- Born: 1824 Michelfeld, Kingdom of Württemberg
- Died: 1900 (age 76) San Francisco, California
- Occupation: Businessman
- Known for: Founder of L. Dinkelspiel & Co.
- Spouse: Pauline Hess
- Children: 8

= Lazarus Dinkelspiel =

19th century American businessman

Lazarus Dinkelspiel (1824–1900) was an American businessman who founded L. Dinkelspiel & Co.

==Biography==
Dinkelspiel was born in 1824 to a Jewish family in Michelfeld, Kingdom of Württemberg. In 1833, his family immigrated to the United States first to New York and then New Hampshire. In 1845, he moved to California and was successful selling goods to the gold miners. In 1853, he moved to San Francisco where he opened a wholesale dry goods business with Ulrich Simon, a fellow German Jewish immigrant; the business was named Simon & Dinkelspiel. In 1861, they added Jonas Adler as a partner and the company became Simon, Dinkelspiel, & Adler in New York City and Simon, Dinkenspiel & Co in San Francisco. In 1867, Dinkelspiel bought his partners out and the company was then known as L. Dinkelspiel & Co. His company became one of the largest dry goods businesses in the Western states. In 1893, he retired.

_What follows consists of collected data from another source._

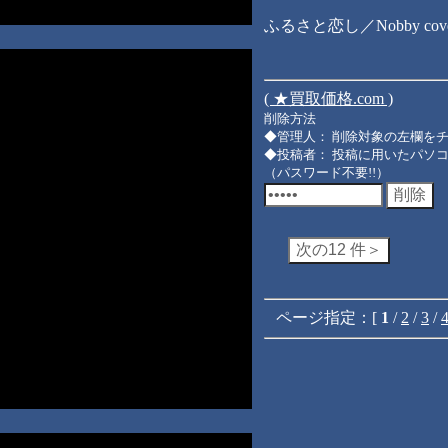
ふるさと恋し／Nobby cover 
( ★買取価格.com )
削除方法
◆管理人： 削除対象の左欄を
◆投稿者： 投稿に用いたパソ
（パスワード不要!!）
ページ指定：[
1
/
2
/
3
/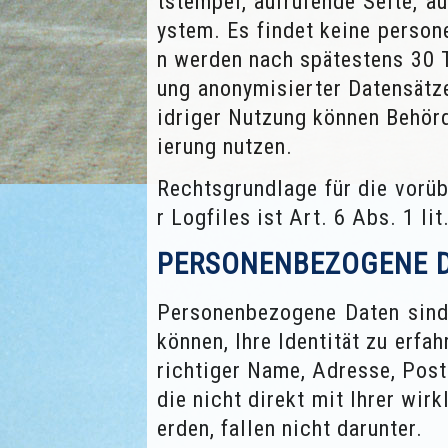
tstempel, aufrufende Seite, a
ystem. Es findet keine perso
n werden nach spätestens 30 
ung anonymisierter Datensätz
idriger Nutzung können Behörd
ierung nutzen.
Rechtsgrundlage für die vorü
r Logfiles ist Art. 6 Abs. 1 li
PERSONENBEZOGENE 
Personenbezogene Daten sind 
können, Ihre Identität zu erfa
richtiger Name, Adresse, Post
die nicht direkt mit Ihrer wir
erden, fallen nicht darunter.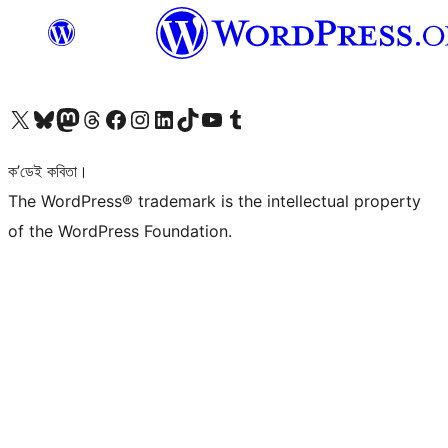
আমাৰ X (আগৰ Twitter) একাউণ্টলৈ যাওক
আমাৰ Bluesky একাউণ্টলৈ যাওক
আমাৰ Mastodon একাউণ্টলৈ যাওক
আমাৰ Threads একাউণ্টলৈ যাওক
আমাৰ Facebook পৃষ্ঠালৈ যাওক
আমাৰ Instagram একাউণ্টলৈ যাওক
আমাৰ LinkedIn একাউণ্টলৈ যাওক
আমাৰ TikTok একাউণ্টলৈ যাওক
আমাৰ YouTube চেনেললৈ যাওক
আমাৰ Tumblr একাউণ্টলৈ যাওক
ক’ডেই কবিতা।
The WordPress® trademark is the intellectual property
of the WordPress Foundation.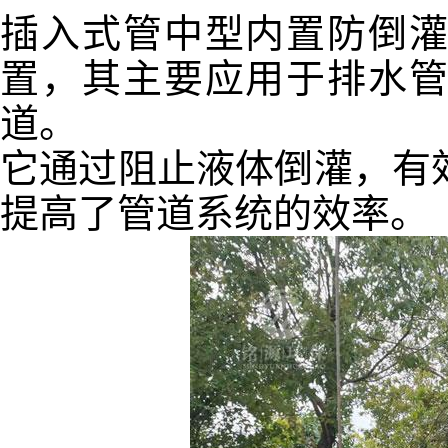
插入式管中型内置防倒
置，其主要应用于排水
道。
它通过阻止液体倒灌，有
提高了管道系统的效率。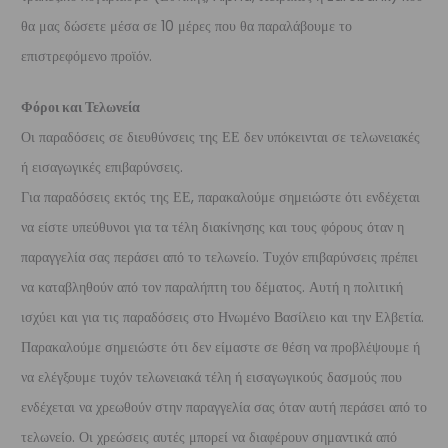
θα μας δώσετε μέσα σε 10 μέρες που θα παραλάβουμε το
επιστρεφόμενο προϊόν.
Φόροι και Τελωνεία
Οι παραδόσεις σε διευθύνσεις της ΕΕ δεν υπόκεινται σε τελωνειακές
ή εισαγωγικές επιβαρύνσεις.
Για παραδόσεις εκτός της ΕΕ, παρακαλούμε σημειώστε ότι ενδέχεται
να είστε υπεύθυνοι για τα τέλη διακίνησης και τους φόρους όταν η
παραγγελία σας περάσει από το τελωνείο. Τυχόν επιβαρύνσεις πρέπει
να καταβληθούν από τον παραλήπτη του δέματος. Αυτή η πολιτική
ισχύει και για τις παραδόσεις στο Ηνωμένο Βασίλειο και την Ελβετία.
Παρακαλούμε σημειώστε ότι δεν είμαστε σε θέση να προβλέψουμε ή
να ελέγξουμε τυχόν τελωνειακά τέλη ή εισαγωγικούς δασμούς που
ενδέχεται να χρεωθούν στην παραγγελία σας όταν αυτή περάσει από το
τελωνείο. Οι χρεώσεις αυτές μπορεί να διαφέρουν σημαντικά από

Dinkelspiel served as vice-president of Congregation Emanu-El in San Francisco, was member of the International Order of B'nai B'rith, and the International Order of Odd Fellows.

==Personal life==
In 1861, he married Pauline Hess (died 1907); they had eight children: Henry Dinkelspiel, Samuel Dinkelspiel, Joseph Dinkelspiel, Leon Dinkelspiel, Melville Dinkelspiel, Edgar Dinkelspiel, Theresa Dinkelspiel Kalisher (married to
Edward Kalisher), and Frieda Dinkelspiel Silverman. Dinkelspiel died in 1900.